La narrativa de Putin a la hora de hacer estallar la guerra es tan incisiva como su titular más llamativo: "Hay que desnazificar a Ucrania". Y es así, evocando el nazismo y los horrores de la Segunda Guerra Mundial –incluido el Holocausto– que Putin avanza en el objetivo de deslegitimar al presidente Volodímir Zelenski y su equipo tildándolos de pandilla de delincuentes y drogodependientes. Además, resulta que Zelenski es judío. Pero no, no se trataba de desacreditar y estigmatizar –al menos de entrada– la religión o cultura judías sino, simplemente, constatar y repetir que el presidente de Ucrania es judío. Y por sí solo el concepto fue abriéndose camino hasta incorporarse a la narrativa.
La segunda vez que sale la cuestión judía es en julio del 2022, cuando el ministro ruso de Asuntos Exteriores Seguei Lavrov asegura que “Hitler llevaba sangre judía”. La formulación es tan infundada y chapucera que el propio Kremlin debe intervenir para corregirla. Pero Putin mantiene su guión y, en algún momento equipara las sanciones occidentales contra Rusia a “un pogromo antisemita”.
La palabra judío y todas sus acepciones colaterales continuarán emergiendo en la narración belicista rusa. Hasta que en octubre del 2023, a raíz de la escalada israelí contra Gaza, por los atentados terroristas de Hamás, estallan altercados violentos en Makhachkalá, la capital de Daguestán –similares a los que estallaron el pasado junio– con un claro componente antisionista y antisemita a la vez. Durante unos días resurge la hostilidad secular contra los judíos, y aunque el Kremlin detiene el estallido, nada dice de los gritos de odio antisemita, ni condena a los asesinatos de Hamás.
Vínculos con Hamás
Y es precisamente a partir de ahí que Putin intentará y conseguirá sacar provecho de la masacre de miles de palestinos. Pide un alto el fuego que nadie acepta, y responsabiliza a EEUU. Ésta es la oportunidad que esperaba Putin de erosionar y confundir a los occidentales.
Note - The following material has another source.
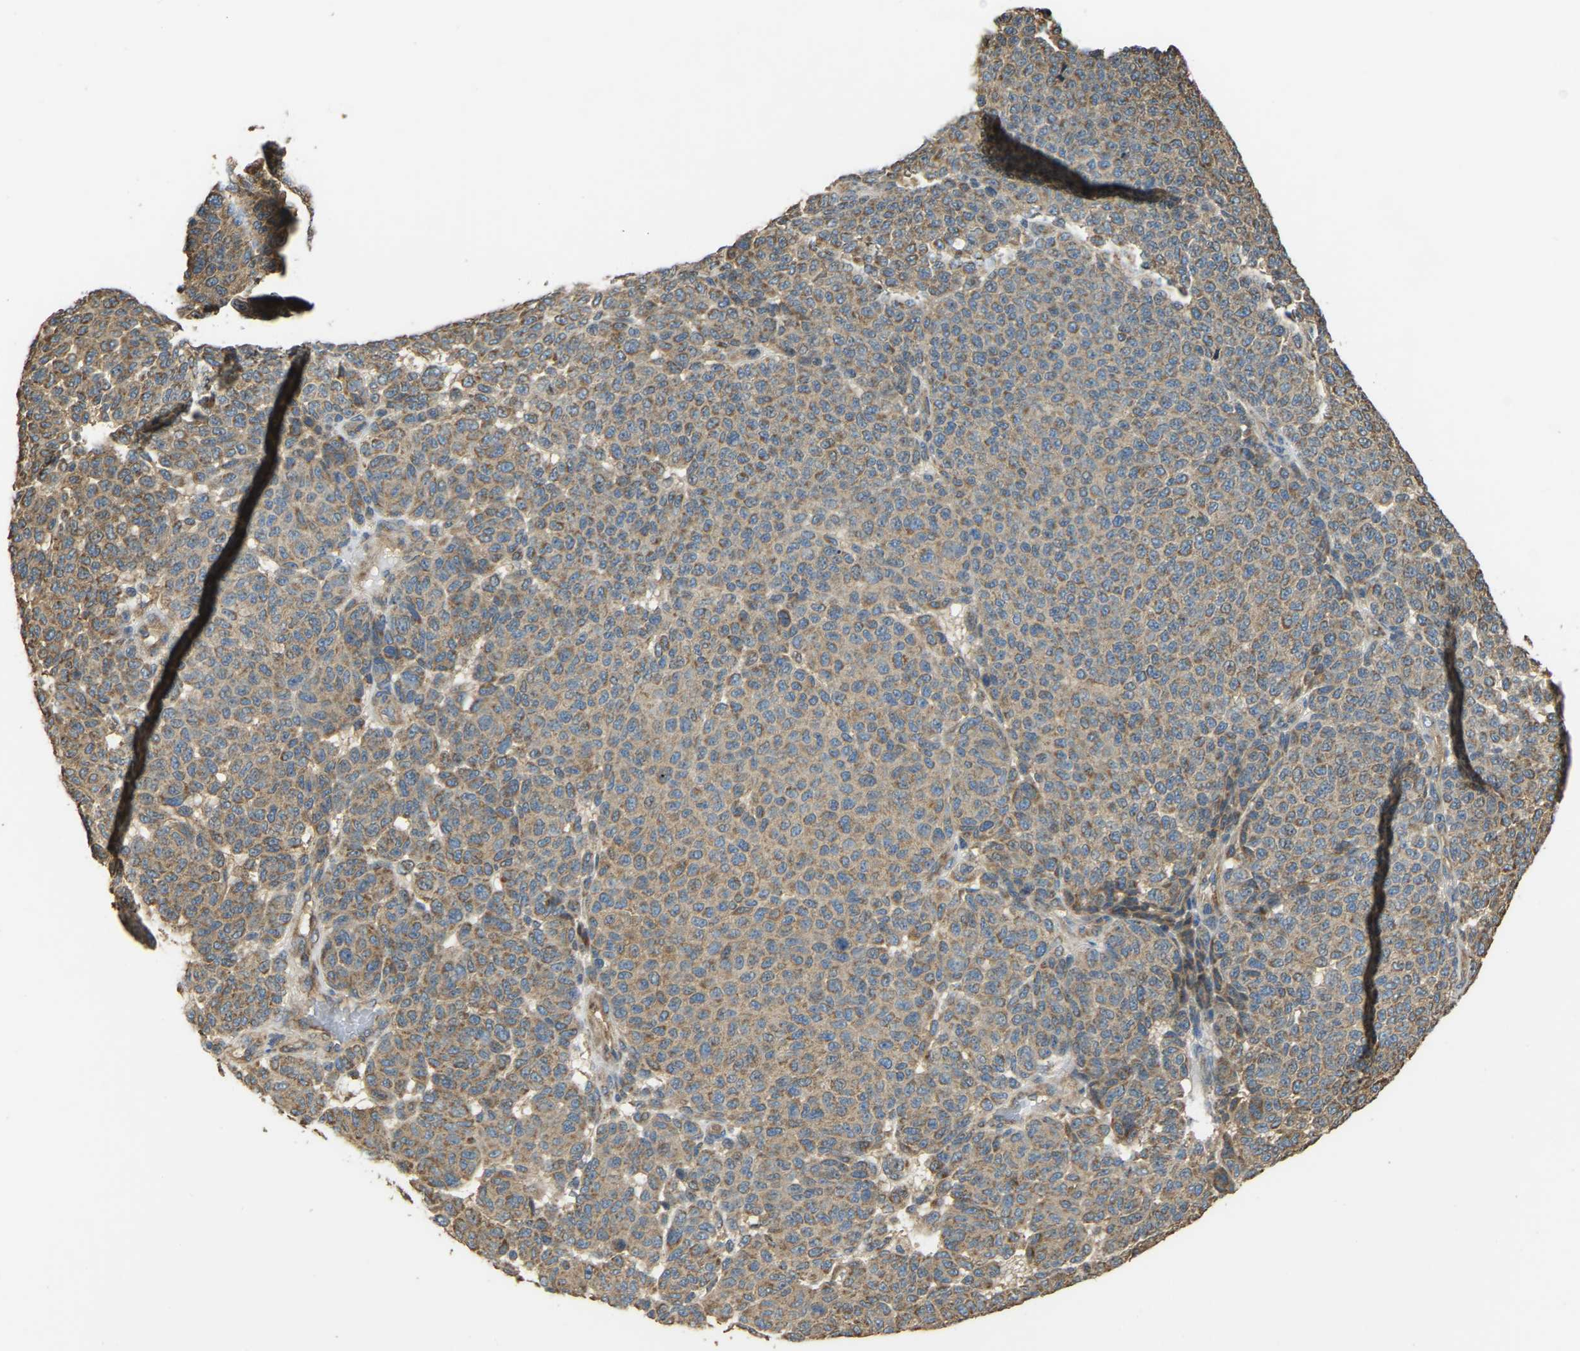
{"staining": {"intensity": "moderate", "quantity": ">75%", "location": "cytoplasmic/membranous"}, "tissue": "melanoma", "cell_type": "Tumor cells", "image_type": "cancer", "snomed": [{"axis": "morphology", "description": "Malignant melanoma, NOS"}, {"axis": "topography", "description": "Skin"}], "caption": "Tumor cells reveal medium levels of moderate cytoplasmic/membranous positivity in approximately >75% of cells in human melanoma.", "gene": "GNG2", "patient": {"sex": "male", "age": 59}}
En esto coinciden tanto los informes de The Economist como los de la BBC publicados en octubre del 2023. El Kremlin se aleja de Israel y refuerza los vínculos con Hamás, lo que satisface a China y, de rebote, a los grupos de izquierda radical europea, antiamericana y antisionista –d origen comunista, y algunos también antisemitas—, capaces de condenar, con razón, el horror que provoca Israel en Gaza. Pero capaces, también, de ignorar las matanzas del ejército de Putin en Ucrania. Ya he dicho que mucha de esa izquierda es de origen comunista. Comunista de matriz soviética. Precisamente de dónde proviene Putin.
Se mantiene, pues, en Rusia un antisemitismo recurrente e instrumental, invisible durante décadas pero que se ha mantenido latente e interiorizado. Y ahora vuelve a circular en la vida rusa aprovechando la ambigüedad calculada del putinismo, que le ha incorporado a su narrativa, siguiendo las pautas de una ley no escrita pero real.
En 1952 Stalin, poco antes de morir, ordenó el fusilamiento del Comité Antifascista Judío. En noviembre de 1947 había ordenado que Bielorrusia, Ucrania y la URSS, los tres estados soviéticos representados en la ONU, votaran a favor de la partición de Palestina en un estado judío y otro árabe. Pero finalmente el veneno antisemita se impuso. Hasta el punto de que, desaparecida la URSS, los políticos rusos liberales de origen judío como Grigori Yavlisnki y Mijaíl Jodorkovski sabían, explicaban, que quizás sí podrían llegar a ministro, incluso a primer ministro. Pero en modo alguno a presidente de Rusia.